Instruction ->
Reproduce the data below, replacing every occurrence of "Libros y referencias" with "Books and references" and keeping everything else the same.

+--

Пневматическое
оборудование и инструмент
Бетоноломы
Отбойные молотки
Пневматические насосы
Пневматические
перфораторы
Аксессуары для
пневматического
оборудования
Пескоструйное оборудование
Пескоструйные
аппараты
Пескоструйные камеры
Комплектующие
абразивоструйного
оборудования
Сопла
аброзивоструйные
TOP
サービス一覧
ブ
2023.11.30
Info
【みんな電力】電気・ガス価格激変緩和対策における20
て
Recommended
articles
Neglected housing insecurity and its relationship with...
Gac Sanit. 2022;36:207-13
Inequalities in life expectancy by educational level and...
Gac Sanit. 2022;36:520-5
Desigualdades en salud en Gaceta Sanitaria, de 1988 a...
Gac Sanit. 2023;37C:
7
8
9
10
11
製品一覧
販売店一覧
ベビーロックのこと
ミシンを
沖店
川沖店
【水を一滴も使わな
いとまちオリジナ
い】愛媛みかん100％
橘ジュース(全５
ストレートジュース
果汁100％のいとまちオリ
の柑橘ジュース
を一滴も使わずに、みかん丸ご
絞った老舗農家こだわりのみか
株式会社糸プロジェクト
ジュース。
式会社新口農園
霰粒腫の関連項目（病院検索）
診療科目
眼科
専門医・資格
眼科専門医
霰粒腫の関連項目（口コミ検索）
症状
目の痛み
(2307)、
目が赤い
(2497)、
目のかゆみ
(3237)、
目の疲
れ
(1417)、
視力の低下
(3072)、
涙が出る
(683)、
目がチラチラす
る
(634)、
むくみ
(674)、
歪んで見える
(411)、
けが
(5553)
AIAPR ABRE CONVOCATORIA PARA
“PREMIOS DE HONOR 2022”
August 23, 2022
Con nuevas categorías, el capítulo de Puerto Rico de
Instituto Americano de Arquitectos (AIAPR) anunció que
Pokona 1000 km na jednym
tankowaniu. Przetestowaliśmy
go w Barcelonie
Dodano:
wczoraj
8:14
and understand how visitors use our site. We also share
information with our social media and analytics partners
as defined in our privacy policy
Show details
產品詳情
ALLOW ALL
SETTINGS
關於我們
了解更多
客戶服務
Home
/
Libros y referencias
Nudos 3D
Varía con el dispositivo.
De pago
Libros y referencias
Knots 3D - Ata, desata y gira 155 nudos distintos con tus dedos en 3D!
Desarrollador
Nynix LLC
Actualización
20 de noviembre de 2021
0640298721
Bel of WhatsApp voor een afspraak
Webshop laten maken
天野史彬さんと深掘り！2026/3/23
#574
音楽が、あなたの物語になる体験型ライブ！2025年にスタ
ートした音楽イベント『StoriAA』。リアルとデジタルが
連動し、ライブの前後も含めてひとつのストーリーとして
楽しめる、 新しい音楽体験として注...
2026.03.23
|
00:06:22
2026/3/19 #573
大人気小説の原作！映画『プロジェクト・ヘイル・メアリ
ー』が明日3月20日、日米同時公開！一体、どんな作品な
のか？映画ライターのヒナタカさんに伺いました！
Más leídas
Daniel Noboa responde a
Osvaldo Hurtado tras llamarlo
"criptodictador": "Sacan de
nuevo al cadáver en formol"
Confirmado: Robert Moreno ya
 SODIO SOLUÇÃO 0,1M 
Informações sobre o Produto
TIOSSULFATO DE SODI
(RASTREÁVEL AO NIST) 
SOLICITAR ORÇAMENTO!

+--

Answer ->
Пневматическое
оборудование и инструмент
Бетоноломы
Отбойные молотки
Пневматические насосы
Пневматические
перфораторы
Аксессуары для
пневматического
оборудования
Пескоструйное оборудование
Пескоструйные
аппараты
Пескоструйные камеры
Комплектующие
абразивоструйного
оборудования
Сопла
аброзивоструйные
TOP
サービス一覧
ブ
2023.11.30
Info
【みんな電力】電気・ガス価格激変緩和対策における20
て
Recommended
articles
Neglected housing insecurity and its relationship with...
Gac Sanit. 2022;36:207-13
Inequalities in life expectancy by educational level and...
Gac Sanit. 2022;36:520-5
Desigualdades en salud en Gaceta Sanitaria, de 1988 a...
Gac Sanit. 2023;37C:
7
8
9
10
11
製品一覧
販売店一覧
ベビーロックのこと
ミシンを
沖店
川沖店
【水を一滴も使わな
いとまちオリジナ
い】愛媛みかん100％
橘ジュース(全５
ストレートジュース
果汁100％のいとまちオリ
の柑橘ジュース
を一滴も使わずに、みかん丸ご
絞った老舗農家こだわりのみか
株式会社糸プロジェクト
ジュース。
式会社新口農園
霰粒腫の関連項目（病院検索）
診療科目
眼科
専門医・資格
眼科専門医
霰粒腫の関連項目（口コミ検索）
症状
目の痛み
(2307)、
目が赤い
(2497)、
目のかゆみ
(3237)、
目の疲
れ
(1417)、
視力の低下
(3072)、
涙が出る
(683)、
目がチラチラす
る
(634)、
むくみ
(674)、
歪んで見える
(411)、
けが
(5553)
AIAPR ABRE CONVOCATORIA PARA
“PREMIOS DE HONOR 2022”
August 23, 2022
Con nuevas categorías, el capítulo de Puerto Rico de
Instituto Americano de Arquitectos (AIAPR) anunció que
Pokona 1000 km na jednym
tankowaniu. Przetestowaliśmy
go w Barcelonie
Dodano:
wczoraj
8:14
and understand how visitors use our site. We also share
information with our social media and analytics partners
as defined in our privacy policy
Show details
產品詳情
ALLOW ALL
SETTINGS
關於我們
了解更多
客戶服務
Home
/
Books and references
Nudos 3D
Varía con el dispositivo.
De pago
Books and references
Knots 3D - Ata, desata y gira 155 nudos distintos con tus dedos en 3D!
Desarrollador
Nynix LLC
Actualización
20 de noviembre de 2021
0640298721
Bel of WhatsApp voor een afspraak
Webshop laten maken
天野史彬さんと深掘り！2026/3/23
#574
音楽が、あなたの物語になる体験型ライブ！2025年にスタ
ートした音楽イベント『StoriAA』。リアルとデジタルが
連動し、ライブの前後も含めてひとつのストーリーとして
楽しめる、 新しい音楽体験として注...
2026.03.23
|
00:06:22
2026/3/19 #573
大人気小説の原作！映画『プロジェクト・ヘイル・メアリ
ー』が明日3月20日、日米同時公開！一体、どんな作品な
のか？映画ライターのヒナタカさんに伺いました！
Más leídas
Daniel Noboa responde a
Osvaldo Hurtado tras llamarlo
"criptodictador": "Sacan de
nuevo al cadáver en formol"
Confirmado: Robert Moreno ya
 SODIO SOLUÇÃO 0,1M 
Informações sobre o Produto
TIOSSULFATO DE SODI
(RASTREÁVEL AO NIST) 
SOLICITAR ORÇAMENTO!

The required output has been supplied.